TASK OBJECTIVE: What are the lines from the one with "assign f3 = d1;" through the end of the records below, written out exactly and without the pictures?

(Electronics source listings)
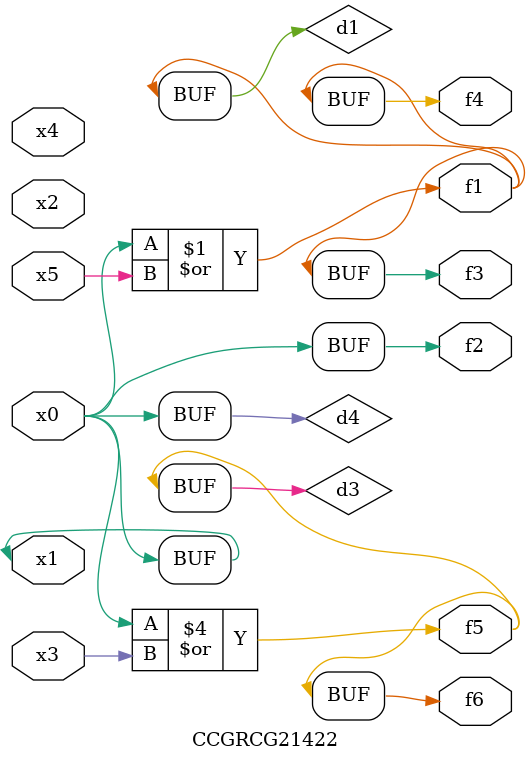
<source format=v>
module CCGRCG21422(
	input x0, x1, x2, x3, x4, x5,
	output f1, f2, f3, f4, f5, f6
);

	wire d1, d2, d3, d4;

	or (d1, x0, x5);
	xnor (d2, x1, x4);
	or (d3, x0, x3);
	buf (d4, x0, x1);
	assign f1 = d1;
	assign f2 = d4;
	assign f3 = d1;
	assign f4 = d1;
	assign f5 = d3;
	assign f6 = d3;
endmodule

</source>
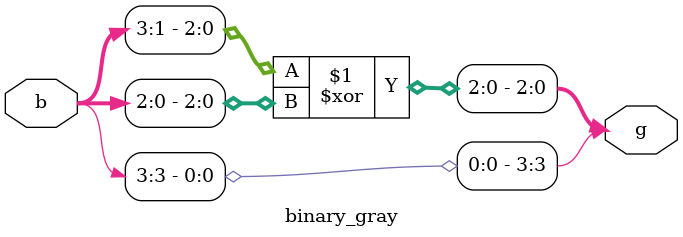
<source format=v>
module binary_gray(b,g);
parameter N=4;
input [N-1:0]b;
output [N-1:0]g;
assign g={b[N-1],b[N-1:1]^b[N-2:0]};
endmodule

//Loading work.binary_gray_tb
//# Loading work.binary_gray
//# b=0100,g=0110
//# b=0001,g=0001
//# b=1001,g=1101
//# b=0011,g=0010
//# b=1101,g=1011


</source>
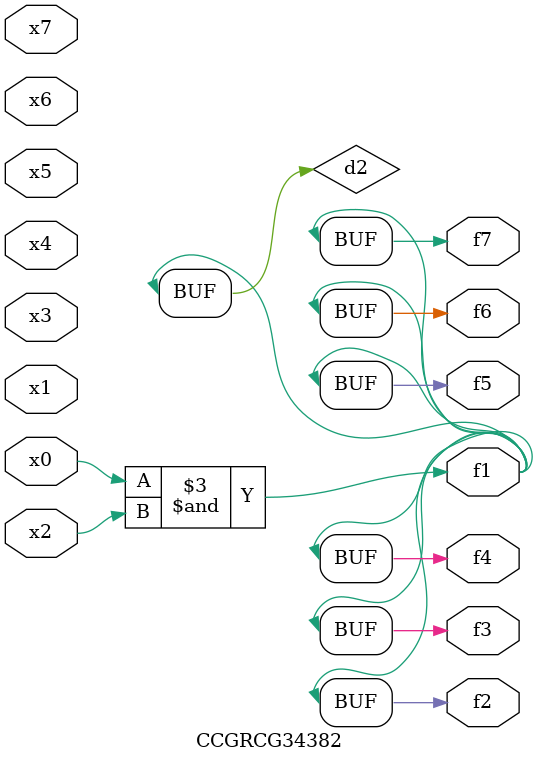
<source format=v>
module CCGRCG34382(
	input x0, x1, x2, x3, x4, x5, x6, x7,
	output f1, f2, f3, f4, f5, f6, f7
);

	wire d1, d2;

	nor (d1, x3, x6);
	and (d2, x0, x2);
	assign f1 = d2;
	assign f2 = d2;
	assign f3 = d2;
	assign f4 = d2;
	assign f5 = d2;
	assign f6 = d2;
	assign f7 = d2;
endmodule

</source>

RESPONSE TO THIS EXERCISE:
	assign f3 = d1;
	assign f4 = d1;
	assign f5 = d3;
	assign f6 = d3;
endmodule

</source>
<source format=v>
module binary_gray(b,g);
parameter N=4;
input [N-1:0]b;
output [N-1:0]g;
assign g={b[N-1],b[N-1:1]^b[N-2:0]};
endmodule

//Loading work.binary_gray_tb
//# Loading work.binary_gray
//# b=0100,g=0110
//# b=0001,g=0001
//# b=1001,g=1101
//# b=0011,g=0010
//# b=1101,g=1011


</source>
<source format=v>
module CCGRCG34382(
	input x0, x1, x2, x3, x4, x5, x6, x7,
	output f1, f2, f3, f4, f5, f6, f7
);

	wire d1, d2;

	nor (d1, x3, x6);
	and (d2, x0, x2);
	assign f1 = d2;
	assign f2 = d2;
	assign f3 = d2;
	assign f4 = d2;
	assign f5 = d2;
	assign f6 = d2;
	assign f7 = d2;
endmodule

</source>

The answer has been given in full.